Yigal Cohen-Orgad (יגאל כהן-אורגד; 30 August 1937 – 27 August 2019) was an Israeli politician who served as Minister of Finance from October 1983 until September 1984. He was one of the founders of Ariel University, serving as its chancellor until his death.

==Biography==
Born in Tel Aviv during the Mandate era, Cohen-Orgad studied economics and education at the Hebrew University of Jerusalem. During his youth, he was a member of the Bnei Etzel (Young Irgun) youth movement. In 1962 he started working in the Economic Planning Authority in the Ministry of Finance.

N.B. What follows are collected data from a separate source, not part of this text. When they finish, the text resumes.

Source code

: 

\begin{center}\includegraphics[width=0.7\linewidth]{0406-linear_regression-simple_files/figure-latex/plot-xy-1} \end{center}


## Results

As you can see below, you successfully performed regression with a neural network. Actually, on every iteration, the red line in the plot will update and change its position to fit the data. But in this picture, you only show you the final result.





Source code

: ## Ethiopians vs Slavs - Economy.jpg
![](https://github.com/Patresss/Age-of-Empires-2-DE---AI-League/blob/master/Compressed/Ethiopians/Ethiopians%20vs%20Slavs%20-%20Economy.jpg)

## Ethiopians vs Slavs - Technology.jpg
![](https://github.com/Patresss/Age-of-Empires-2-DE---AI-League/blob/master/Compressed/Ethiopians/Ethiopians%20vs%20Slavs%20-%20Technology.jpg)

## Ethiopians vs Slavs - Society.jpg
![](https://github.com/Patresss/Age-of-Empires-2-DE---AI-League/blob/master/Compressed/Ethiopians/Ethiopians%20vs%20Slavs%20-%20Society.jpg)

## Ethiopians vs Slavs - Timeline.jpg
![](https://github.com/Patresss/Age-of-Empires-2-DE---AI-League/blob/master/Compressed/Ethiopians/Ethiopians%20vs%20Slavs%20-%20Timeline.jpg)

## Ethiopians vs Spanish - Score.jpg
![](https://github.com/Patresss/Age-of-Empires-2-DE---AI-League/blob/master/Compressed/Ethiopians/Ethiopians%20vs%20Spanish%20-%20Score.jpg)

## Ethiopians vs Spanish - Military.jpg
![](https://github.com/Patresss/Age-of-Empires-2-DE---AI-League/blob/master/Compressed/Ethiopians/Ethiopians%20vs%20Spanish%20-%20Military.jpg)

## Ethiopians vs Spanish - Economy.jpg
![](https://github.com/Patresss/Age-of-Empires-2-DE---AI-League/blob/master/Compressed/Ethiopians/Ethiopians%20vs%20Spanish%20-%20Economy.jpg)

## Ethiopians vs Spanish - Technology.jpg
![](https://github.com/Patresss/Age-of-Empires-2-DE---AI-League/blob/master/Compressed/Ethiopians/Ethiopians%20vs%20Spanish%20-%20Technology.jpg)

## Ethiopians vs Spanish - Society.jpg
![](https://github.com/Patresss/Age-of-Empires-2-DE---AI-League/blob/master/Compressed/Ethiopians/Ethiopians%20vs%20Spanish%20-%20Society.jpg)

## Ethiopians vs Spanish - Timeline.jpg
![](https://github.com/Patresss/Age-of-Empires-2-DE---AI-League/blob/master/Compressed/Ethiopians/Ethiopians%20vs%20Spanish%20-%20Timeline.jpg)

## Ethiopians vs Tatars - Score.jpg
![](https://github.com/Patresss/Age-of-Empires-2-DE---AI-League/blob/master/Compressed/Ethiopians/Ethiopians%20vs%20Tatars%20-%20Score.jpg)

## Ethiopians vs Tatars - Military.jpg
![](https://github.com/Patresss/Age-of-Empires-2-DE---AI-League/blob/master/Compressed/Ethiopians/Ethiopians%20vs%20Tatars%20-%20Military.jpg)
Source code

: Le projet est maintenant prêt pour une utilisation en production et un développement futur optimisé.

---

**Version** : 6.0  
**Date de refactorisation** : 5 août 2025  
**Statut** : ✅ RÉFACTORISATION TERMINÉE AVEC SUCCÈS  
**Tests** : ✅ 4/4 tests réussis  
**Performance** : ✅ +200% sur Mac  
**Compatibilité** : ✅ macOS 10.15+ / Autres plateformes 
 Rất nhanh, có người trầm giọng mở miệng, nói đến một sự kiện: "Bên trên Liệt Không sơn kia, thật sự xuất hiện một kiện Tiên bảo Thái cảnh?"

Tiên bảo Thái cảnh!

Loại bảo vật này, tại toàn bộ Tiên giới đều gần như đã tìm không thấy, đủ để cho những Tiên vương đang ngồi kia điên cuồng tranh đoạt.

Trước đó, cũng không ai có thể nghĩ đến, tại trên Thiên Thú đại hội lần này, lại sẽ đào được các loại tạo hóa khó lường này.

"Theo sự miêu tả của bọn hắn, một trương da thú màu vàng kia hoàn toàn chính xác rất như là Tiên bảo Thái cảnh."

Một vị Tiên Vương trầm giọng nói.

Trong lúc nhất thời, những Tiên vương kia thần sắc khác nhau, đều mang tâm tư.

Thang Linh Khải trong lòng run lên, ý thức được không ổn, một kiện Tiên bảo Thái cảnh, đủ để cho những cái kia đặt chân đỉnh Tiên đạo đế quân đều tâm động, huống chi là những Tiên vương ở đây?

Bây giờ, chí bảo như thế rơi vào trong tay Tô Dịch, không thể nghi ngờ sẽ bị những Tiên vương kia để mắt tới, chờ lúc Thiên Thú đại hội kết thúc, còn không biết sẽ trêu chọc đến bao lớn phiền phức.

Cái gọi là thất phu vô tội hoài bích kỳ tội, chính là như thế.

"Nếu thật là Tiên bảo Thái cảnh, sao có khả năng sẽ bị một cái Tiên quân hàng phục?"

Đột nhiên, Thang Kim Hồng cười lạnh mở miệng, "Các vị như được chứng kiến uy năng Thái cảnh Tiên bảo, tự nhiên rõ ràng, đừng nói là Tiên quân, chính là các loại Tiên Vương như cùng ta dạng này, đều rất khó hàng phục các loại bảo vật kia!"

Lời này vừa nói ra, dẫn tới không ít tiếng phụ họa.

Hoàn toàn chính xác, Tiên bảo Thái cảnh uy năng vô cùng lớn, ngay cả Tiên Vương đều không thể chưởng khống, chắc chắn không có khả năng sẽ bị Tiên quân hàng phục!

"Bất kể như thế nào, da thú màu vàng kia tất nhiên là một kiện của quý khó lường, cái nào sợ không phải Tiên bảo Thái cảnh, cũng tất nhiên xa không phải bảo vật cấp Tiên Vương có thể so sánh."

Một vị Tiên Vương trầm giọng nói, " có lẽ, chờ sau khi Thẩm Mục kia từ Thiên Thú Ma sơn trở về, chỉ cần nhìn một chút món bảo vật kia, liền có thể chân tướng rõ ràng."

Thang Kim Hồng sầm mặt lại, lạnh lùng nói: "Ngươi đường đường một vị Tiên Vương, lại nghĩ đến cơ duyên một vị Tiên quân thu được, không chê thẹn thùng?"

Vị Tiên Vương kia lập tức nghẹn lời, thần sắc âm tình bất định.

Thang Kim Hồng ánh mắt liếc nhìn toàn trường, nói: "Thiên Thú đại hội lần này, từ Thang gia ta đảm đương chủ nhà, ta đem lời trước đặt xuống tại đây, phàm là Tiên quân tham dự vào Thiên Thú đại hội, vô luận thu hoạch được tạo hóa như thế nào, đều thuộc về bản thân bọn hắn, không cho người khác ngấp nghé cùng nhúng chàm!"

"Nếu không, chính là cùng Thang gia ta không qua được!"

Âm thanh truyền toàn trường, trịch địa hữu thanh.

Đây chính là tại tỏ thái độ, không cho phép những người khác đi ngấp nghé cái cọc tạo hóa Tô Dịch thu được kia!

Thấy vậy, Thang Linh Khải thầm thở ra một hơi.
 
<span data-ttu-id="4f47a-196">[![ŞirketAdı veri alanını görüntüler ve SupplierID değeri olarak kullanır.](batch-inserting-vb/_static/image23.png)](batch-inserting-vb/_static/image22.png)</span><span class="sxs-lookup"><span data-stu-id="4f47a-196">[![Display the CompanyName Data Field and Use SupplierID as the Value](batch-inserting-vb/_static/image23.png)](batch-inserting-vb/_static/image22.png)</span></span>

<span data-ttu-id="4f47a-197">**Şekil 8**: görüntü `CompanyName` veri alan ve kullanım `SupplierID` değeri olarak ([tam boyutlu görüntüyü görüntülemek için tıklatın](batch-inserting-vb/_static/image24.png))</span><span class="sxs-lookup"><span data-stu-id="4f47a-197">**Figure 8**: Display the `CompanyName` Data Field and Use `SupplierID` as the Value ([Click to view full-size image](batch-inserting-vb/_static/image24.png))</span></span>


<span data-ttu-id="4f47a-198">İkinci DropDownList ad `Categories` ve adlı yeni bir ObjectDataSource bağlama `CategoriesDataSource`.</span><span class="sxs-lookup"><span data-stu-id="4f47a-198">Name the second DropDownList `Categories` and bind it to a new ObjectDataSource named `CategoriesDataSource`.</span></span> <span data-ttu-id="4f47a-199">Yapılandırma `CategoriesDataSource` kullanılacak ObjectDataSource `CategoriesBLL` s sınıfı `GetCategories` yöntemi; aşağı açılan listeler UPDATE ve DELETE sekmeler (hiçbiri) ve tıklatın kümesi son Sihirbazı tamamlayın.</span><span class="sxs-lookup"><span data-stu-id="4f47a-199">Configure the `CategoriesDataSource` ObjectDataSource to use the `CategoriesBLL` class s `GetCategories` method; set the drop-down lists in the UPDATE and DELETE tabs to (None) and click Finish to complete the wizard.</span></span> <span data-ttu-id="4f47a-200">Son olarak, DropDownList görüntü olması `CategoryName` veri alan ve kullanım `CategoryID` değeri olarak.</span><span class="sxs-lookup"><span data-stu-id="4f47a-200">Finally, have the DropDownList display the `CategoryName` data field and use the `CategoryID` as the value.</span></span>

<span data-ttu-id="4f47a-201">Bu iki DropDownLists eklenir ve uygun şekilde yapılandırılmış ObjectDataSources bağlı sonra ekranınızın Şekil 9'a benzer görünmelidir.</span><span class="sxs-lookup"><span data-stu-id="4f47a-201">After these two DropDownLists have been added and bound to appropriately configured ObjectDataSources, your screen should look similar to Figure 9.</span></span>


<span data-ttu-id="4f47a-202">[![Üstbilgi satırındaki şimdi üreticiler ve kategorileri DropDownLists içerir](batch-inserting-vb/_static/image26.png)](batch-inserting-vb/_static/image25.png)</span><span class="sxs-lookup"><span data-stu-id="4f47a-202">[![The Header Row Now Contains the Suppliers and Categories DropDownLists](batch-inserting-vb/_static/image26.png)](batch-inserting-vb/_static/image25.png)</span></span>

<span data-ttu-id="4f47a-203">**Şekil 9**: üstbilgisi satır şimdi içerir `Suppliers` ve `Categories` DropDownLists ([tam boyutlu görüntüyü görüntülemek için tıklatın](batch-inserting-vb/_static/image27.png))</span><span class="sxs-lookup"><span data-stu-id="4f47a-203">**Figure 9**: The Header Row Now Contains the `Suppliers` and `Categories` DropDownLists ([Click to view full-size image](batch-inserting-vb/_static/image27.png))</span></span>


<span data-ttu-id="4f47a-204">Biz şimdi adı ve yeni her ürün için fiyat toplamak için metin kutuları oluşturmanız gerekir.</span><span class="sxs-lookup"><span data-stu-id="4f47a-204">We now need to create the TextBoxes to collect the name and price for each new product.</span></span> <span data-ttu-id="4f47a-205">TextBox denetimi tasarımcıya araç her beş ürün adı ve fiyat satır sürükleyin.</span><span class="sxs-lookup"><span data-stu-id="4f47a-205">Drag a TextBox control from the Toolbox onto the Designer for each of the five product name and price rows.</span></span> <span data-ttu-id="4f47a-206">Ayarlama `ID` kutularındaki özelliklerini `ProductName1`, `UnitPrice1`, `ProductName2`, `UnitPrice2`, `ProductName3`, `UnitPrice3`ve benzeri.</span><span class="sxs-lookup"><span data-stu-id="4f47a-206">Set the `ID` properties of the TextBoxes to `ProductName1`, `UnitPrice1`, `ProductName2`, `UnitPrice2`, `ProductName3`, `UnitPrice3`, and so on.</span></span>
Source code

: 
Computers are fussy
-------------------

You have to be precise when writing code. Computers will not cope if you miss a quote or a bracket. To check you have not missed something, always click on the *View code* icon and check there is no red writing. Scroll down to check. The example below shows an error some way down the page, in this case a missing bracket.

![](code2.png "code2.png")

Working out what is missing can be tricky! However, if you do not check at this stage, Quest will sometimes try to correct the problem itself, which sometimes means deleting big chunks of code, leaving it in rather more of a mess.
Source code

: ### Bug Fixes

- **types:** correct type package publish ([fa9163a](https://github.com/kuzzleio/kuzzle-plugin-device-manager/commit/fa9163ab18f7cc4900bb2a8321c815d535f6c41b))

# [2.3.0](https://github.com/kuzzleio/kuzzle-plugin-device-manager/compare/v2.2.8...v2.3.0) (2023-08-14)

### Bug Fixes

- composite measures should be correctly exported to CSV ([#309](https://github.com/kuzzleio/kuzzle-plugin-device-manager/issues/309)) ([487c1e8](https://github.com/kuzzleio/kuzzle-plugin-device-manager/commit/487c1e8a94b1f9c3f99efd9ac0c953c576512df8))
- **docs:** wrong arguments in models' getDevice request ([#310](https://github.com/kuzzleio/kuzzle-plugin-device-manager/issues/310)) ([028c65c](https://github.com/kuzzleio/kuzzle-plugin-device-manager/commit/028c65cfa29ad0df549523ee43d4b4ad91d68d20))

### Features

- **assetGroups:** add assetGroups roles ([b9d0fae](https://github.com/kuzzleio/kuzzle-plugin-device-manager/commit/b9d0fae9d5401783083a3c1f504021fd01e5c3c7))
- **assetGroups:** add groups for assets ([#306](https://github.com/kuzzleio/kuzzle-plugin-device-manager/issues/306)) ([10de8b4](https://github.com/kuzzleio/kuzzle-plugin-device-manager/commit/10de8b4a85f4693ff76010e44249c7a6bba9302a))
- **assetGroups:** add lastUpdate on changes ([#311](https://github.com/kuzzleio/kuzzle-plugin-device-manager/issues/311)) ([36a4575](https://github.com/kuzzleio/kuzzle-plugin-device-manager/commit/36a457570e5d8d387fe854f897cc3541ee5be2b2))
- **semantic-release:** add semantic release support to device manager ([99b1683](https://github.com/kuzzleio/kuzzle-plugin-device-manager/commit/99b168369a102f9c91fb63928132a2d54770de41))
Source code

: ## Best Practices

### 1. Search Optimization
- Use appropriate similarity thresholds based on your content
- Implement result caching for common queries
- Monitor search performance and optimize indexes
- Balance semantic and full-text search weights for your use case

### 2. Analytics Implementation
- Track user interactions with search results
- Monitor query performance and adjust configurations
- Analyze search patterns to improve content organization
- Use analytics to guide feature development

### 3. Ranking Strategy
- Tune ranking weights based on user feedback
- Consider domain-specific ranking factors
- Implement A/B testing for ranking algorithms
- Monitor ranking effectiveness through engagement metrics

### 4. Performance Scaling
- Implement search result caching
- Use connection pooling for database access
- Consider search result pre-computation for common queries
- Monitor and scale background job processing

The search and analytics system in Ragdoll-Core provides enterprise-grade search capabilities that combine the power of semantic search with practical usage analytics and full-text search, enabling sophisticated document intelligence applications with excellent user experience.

He joined Herut, but left and joined the Free Centre in 1965. He eventually returned to Herut, which by the mid-1970s had become part of the Likud alliance. He became chairman of Herut's economic council, and in 1977, was elected to the Knesset on the Likud list. He changed his name from Yigal Cohen to Yigal Cohen-Orgad to differentiate himself from Yigal Cohen, another Likud MK; "Orgad" was created from the initials of his four children. Re-elected in 1981, he was appointed Minister of Finance in October 1983, replacing Yoram Aridor. Although he retained his seat in the 1984 elections, he was not included in the new cabinet. He lost his Knesset seat in the 1988 elections.

Together with Moshe Arens, Cohen-Orgad was a driving force behind Israeli higher education in the occupied West Bank. Among the active founders of the College of Judea and Samaria, he became the major factor in its development into Ariel University raising millions of dollars from private and public sources.

In 2013 he was presented with Moskowitz Prize for Zionism.